MISSY WAS OUTSIDE, starting up her Hummer, when Joe came out of his office.
Marybeth said, “Good timing.”
He nodded. Sheridan was holding up the Indonesian skirt, turning it one way and the other, with bemused puzzlement. “Where would I possibly wear this?” she asked rhetorically. As if to answer her own question, she dropped the skirt over the back of a chair and went down the hall to her room to get dressed.
To Marybeth, Joe said, “I need to go to Cheyenne and see the governor.”
Marybeth nodded. “Well, it was good to see you.”
That hurt. But she softened quickly. “Go,” she said.
AS HE EMERGED from the shed with the eagle bound once again in his sweatshirt with duct tape, Sheridan came outside, and asked, “Where are you taking the bird?”
“Eagle rehabilitation center,” Joe said, not meeting her eyes. “I can’t get it to eat.”
“She’s stressed,” Sheridan said. “There are stress lines in her feathers from the day she got shot. Feathers are like the rings in a tree—you can tell all sorts of things from them. She won’t eat until she feels safe. So tell Nate hi for me.”
Joe flinched.
“I’ll keep my phone on,” she said, “and I’ll call you if I hear from April. I have a feeling it might be tonight.”
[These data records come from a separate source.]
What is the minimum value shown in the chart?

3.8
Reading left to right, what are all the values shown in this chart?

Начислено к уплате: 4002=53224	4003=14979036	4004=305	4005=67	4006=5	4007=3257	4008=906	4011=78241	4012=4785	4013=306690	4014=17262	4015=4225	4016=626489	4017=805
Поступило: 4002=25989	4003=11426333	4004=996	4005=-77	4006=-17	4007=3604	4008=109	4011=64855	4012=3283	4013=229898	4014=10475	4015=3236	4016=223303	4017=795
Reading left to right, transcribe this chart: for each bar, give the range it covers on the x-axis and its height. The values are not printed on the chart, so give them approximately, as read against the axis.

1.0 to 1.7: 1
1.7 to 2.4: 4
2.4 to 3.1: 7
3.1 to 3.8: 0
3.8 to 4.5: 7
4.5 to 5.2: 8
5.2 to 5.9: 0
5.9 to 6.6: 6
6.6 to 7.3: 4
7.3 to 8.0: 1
“I’ve got a list of questions I want you to ask her,” Joe said. “It’s in on my desk. Of course, you’ll need to do it casually, in that text-speak language you use. That’s why I can’t ask h
er. I don’t know the code.”
Sheridan nodded, keeping her eyes on him. “Dad?”
“Yes?”
“If you’re going to go find her, I’m going with you.”
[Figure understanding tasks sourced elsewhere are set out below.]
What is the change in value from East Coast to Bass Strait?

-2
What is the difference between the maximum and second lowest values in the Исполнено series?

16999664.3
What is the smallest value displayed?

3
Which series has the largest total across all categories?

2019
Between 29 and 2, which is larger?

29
Joe took a step back. The eagle screeched, sensing his angst. “You’ve got to be kidding,” he said.
“Think about it,” Sheridan said. “She’s texting me on my phone. If I’m with you, we might be able to find her.”
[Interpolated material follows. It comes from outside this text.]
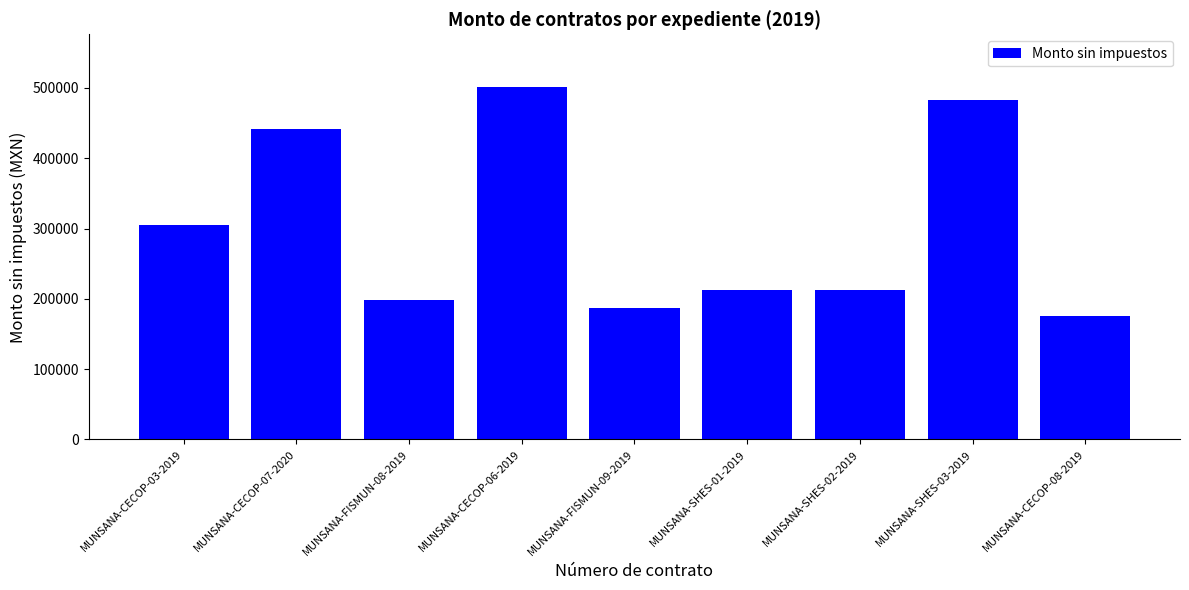

How many bars are there in total?

9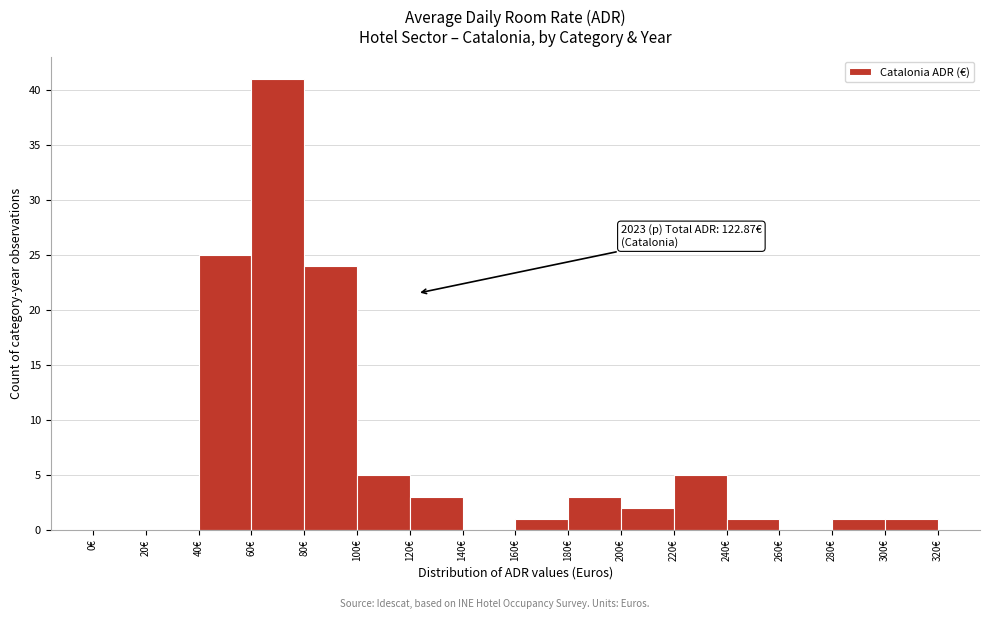

Which range on the x-axis has the tallest bar?

60 to 80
He started to object, but he knew she was making sense.
“Talk to your mother,” he said. “We’re talking about you missing some school, not to mention what else might happen.”
She beamed. Her smile filled him with joy. “You’ll need to talk with her, too.”
“I will,” Joe said.
“She wants you to find her more than anyone.”
“Yup,” said Joe.
Sheridan said, “I’ve been thinking about something, Dad. The last thing you guys told me the day April’s mom came to school and took her was to watch over her. I didn’t do it. I really feel bad about that.”
“Don’t,” Joe said. “No one knew that would happen.”
Sheridan shrugged. “Still . . .”
“Look,” Joe said. “April called you, Sheridan. Not your mom. Not me. She’s doesn’t blame you.”
Sheridan looked at him, bored into him with her green eyes. “Do you realize what you just said?”
Joe shrugged.
“You said April. You didn’t say ‘whoever sent you those messages’ or something. You said April.”
“Slip of the tongue,” he said, flushing. “You know what I meant.”
“Yes,” she said. “I know what you meant.”
PART TWO
Future generations may well have occasion to ask themselves, “What were our parents thinking? Why didn’t they wake up when they had a chance?” We have to hear that question from them, now.